• Exercise description
From the first line to the last, retype everything below exactly, minus the pictures.

• Given data
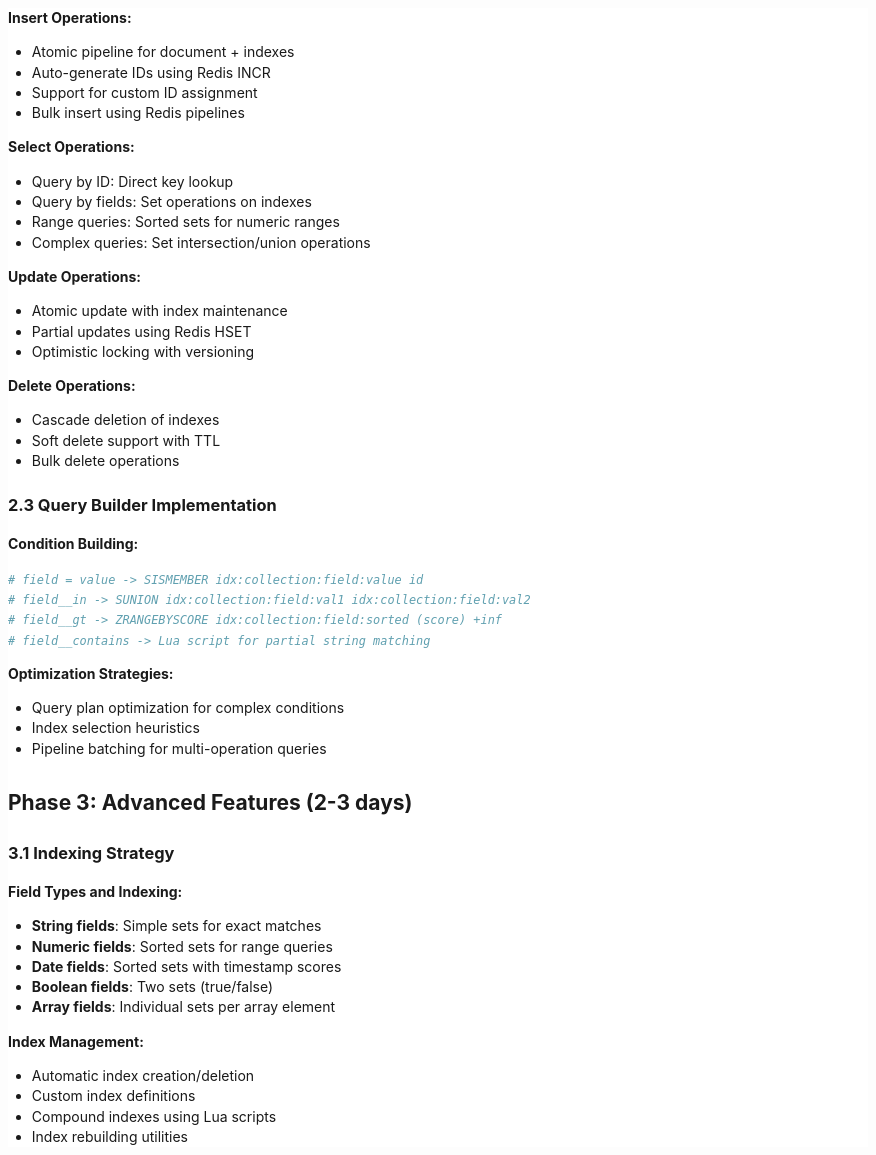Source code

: **Insert Operations:**
- Atomic pipeline for document + indexes
- Auto-generate IDs using Redis INCR
- Support for custom ID assignment
- Bulk insert using Redis pipelines

**Select Operations:**
- Query by ID: Direct key lookup
- Query by fields: Set operations on indexes
- Range queries: Sorted sets for numeric ranges
- Complex queries: Set intersection/union operations

**Update Operations:**
- Atomic update with index maintenance
- Partial updates using Redis HSET
- Optimistic locking with versioning

**Delete Operations:**
- Cascade deletion of indexes
- Soft delete support with TTL
- Bulk delete operations

### 2.3 Query Builder Implementation

**Condition Building:**
```python
# field = value -> SISMEMBER idx:collection:field:value id
# field__in -> SUNION idx:collection:field:val1 idx:collection:field:val2
# field__gt -> ZRANGEBYSCORE idx:collection:field:sorted (score) +inf
# field__contains -> Lua script for partial string matching
```

**Optimization Strategies:**
- Query plan optimization for complex conditions
- Index selection heuristics
- Pipeline batching for multi-operation queries

## Phase 3: Advanced Features (2-3 days)

### 3.1 Indexing Strategy

**Field Types and Indexing:**
- **String fields**: Simple sets for exact matches
- **Numeric fields**: Sorted sets for range queries
- **Date fields**: Sorted sets with timestamp scores
- **Boolean fields**: Two sets (true/false)
- **Array fields**: Individual sets per array element

**Index Management:**
- Automatic index creation/deletion
- Custom index definitions
- Compound indexes using Lua scripts
- Index rebuilding utilities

• Solution for this problem
Source code

: **Insert Operations:**
- Atomic pipeline for document + indexes
- Auto-generate IDs using Redis INCR
- Support for custom ID assignment
- Bulk insert using Redis pipelines

**Select Operations:**
- Query by ID: Direct key lookup
- Query by fields: Set operations on indexes
- Range queries: Sorted sets for numeric ranges
- Complex queries: Set intersection/union operations

**Update Operations:**
- Atomic update with index maintenance
- Partial updates using Redis HSET
- Optimistic locking with versioning

**Delete Operations:**
- Cascade deletion of indexes
- Soft delete support with TTL
- Bulk delete operations

### 2.3 Query Builder Implementation

**Condition Building:**
```python
# field = value -> SISMEMBER idx:collection:field:value id
# field__in -> SUNION idx:collection:field:val1 idx:collection:field:val2
# field__gt -> ZRANGEBYSCORE idx:collection:field:sorted (score) +inf
# field__contains -> Lua script for partial string matching
```

**Optimization Strategies:**
- Query plan optimization for complex conditions
- Index selection heuristics
- Pipeline batching for multi-operation queries

## Phase 3: Advanced Features (2-3 days)

### 3.1 Indexing Strategy

**Field Types and Indexing:**
- **String fields**: Simple sets for exact matches
- **Numeric fields**: Sorted sets for range queries
- **Date fields**: Sorted sets with timestamp scores
- **Boolean fields**: Two sets (true/false)
- **Array fields**: Individual sets per array element

**Index Management:**
- Automatic index creation/deletion
- Custom index definitions
- Compound indexes using Lua scripts
- Index rebuilding utilities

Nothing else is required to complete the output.